#### EXCERPTED RECORDS:
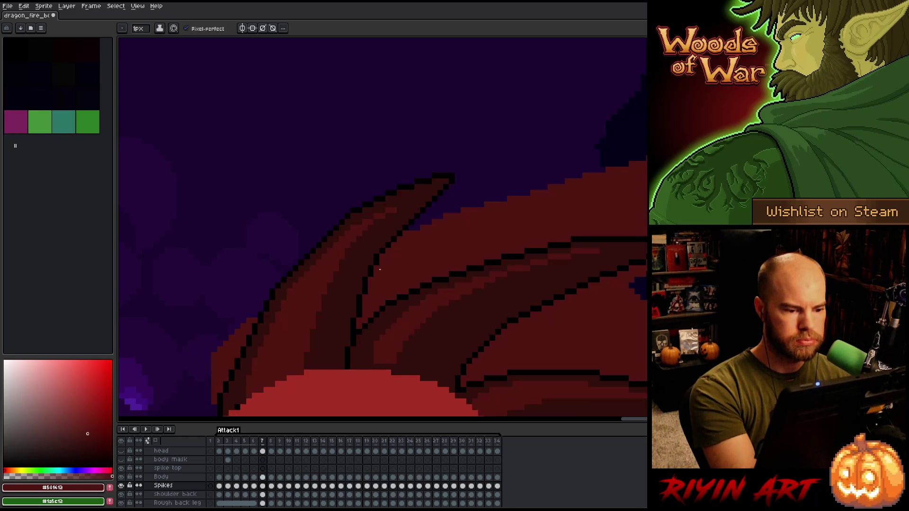
key("period")
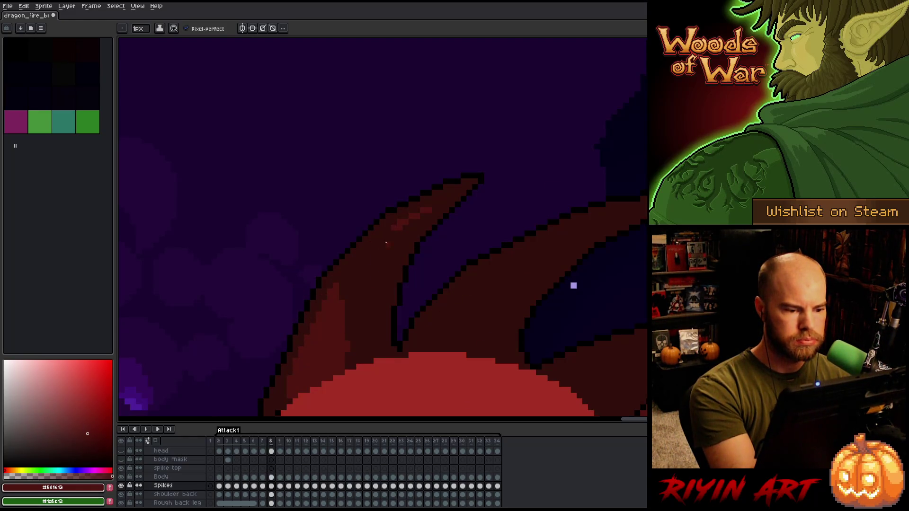
key("comma")
key("period")
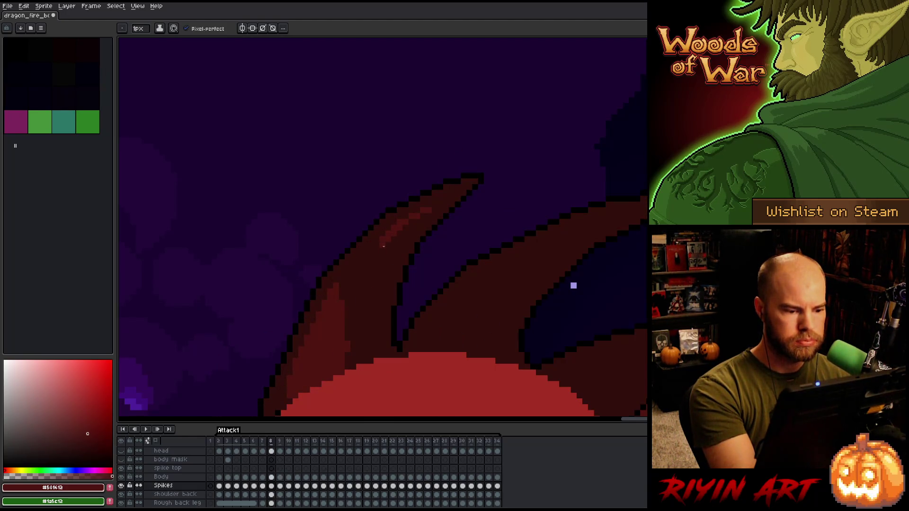
Step: Paint and dither lighter red down the left spike, play to check, then sample #320f0b
left_click_drag(383, 245, 348, 306)
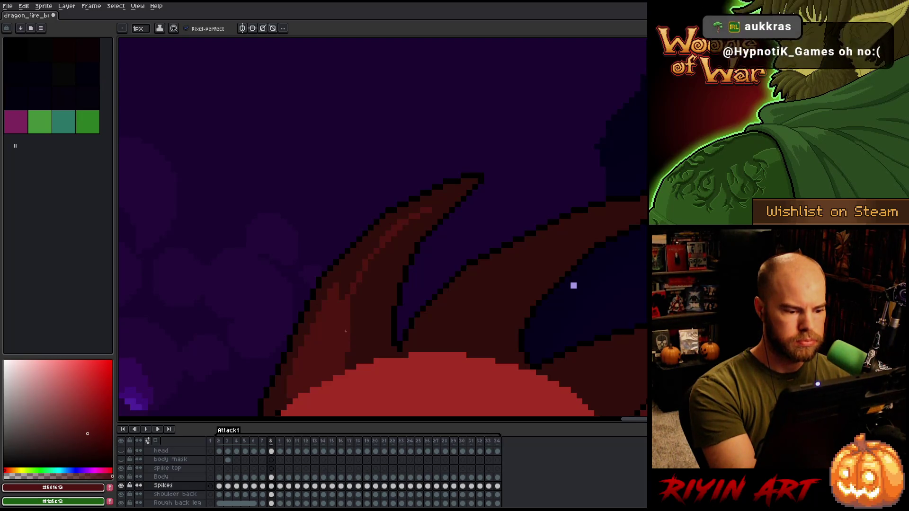
left_click_drag(377, 239, 342, 295)
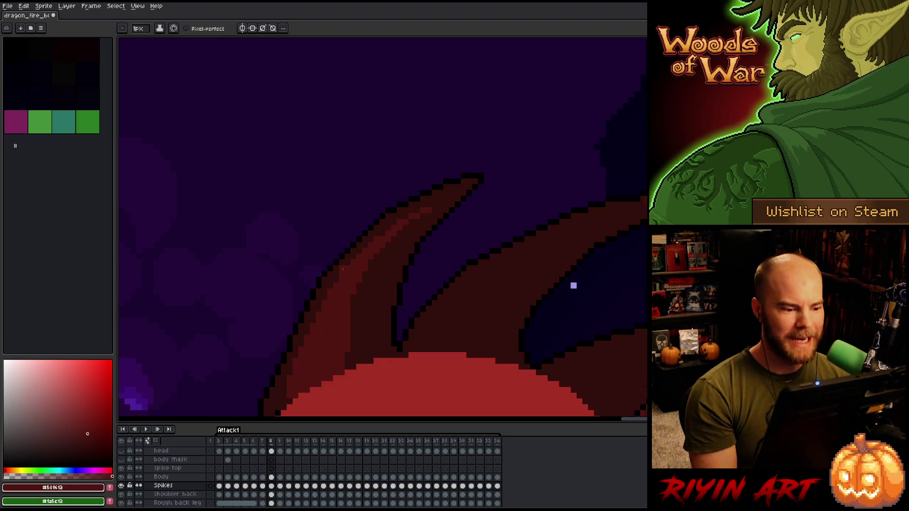
key("Return")
key("Return")
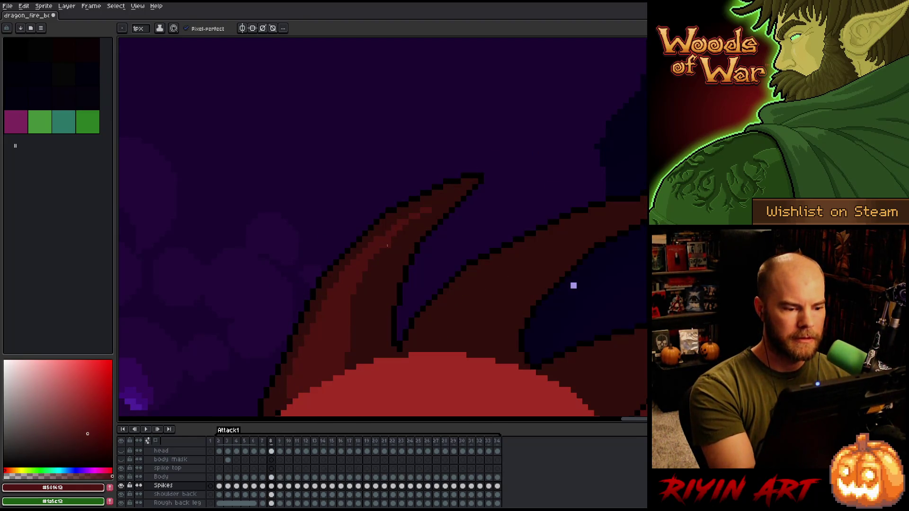
key("Return")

#### WHAT NEEDS TO BE DONE:
All of the records above should be written out exactly, with the pictures left out.

#### SOLUTION TO THE PROBLEM:
key("period")
key("comma")
key("period")
Step: Paint and dither lighter red down the left spike, play to check, then sample #320f0b
left_click_drag(383, 245, 348, 306)
left_click_drag(377, 239, 342, 295)
key("Return")
key("Return")
key("Return")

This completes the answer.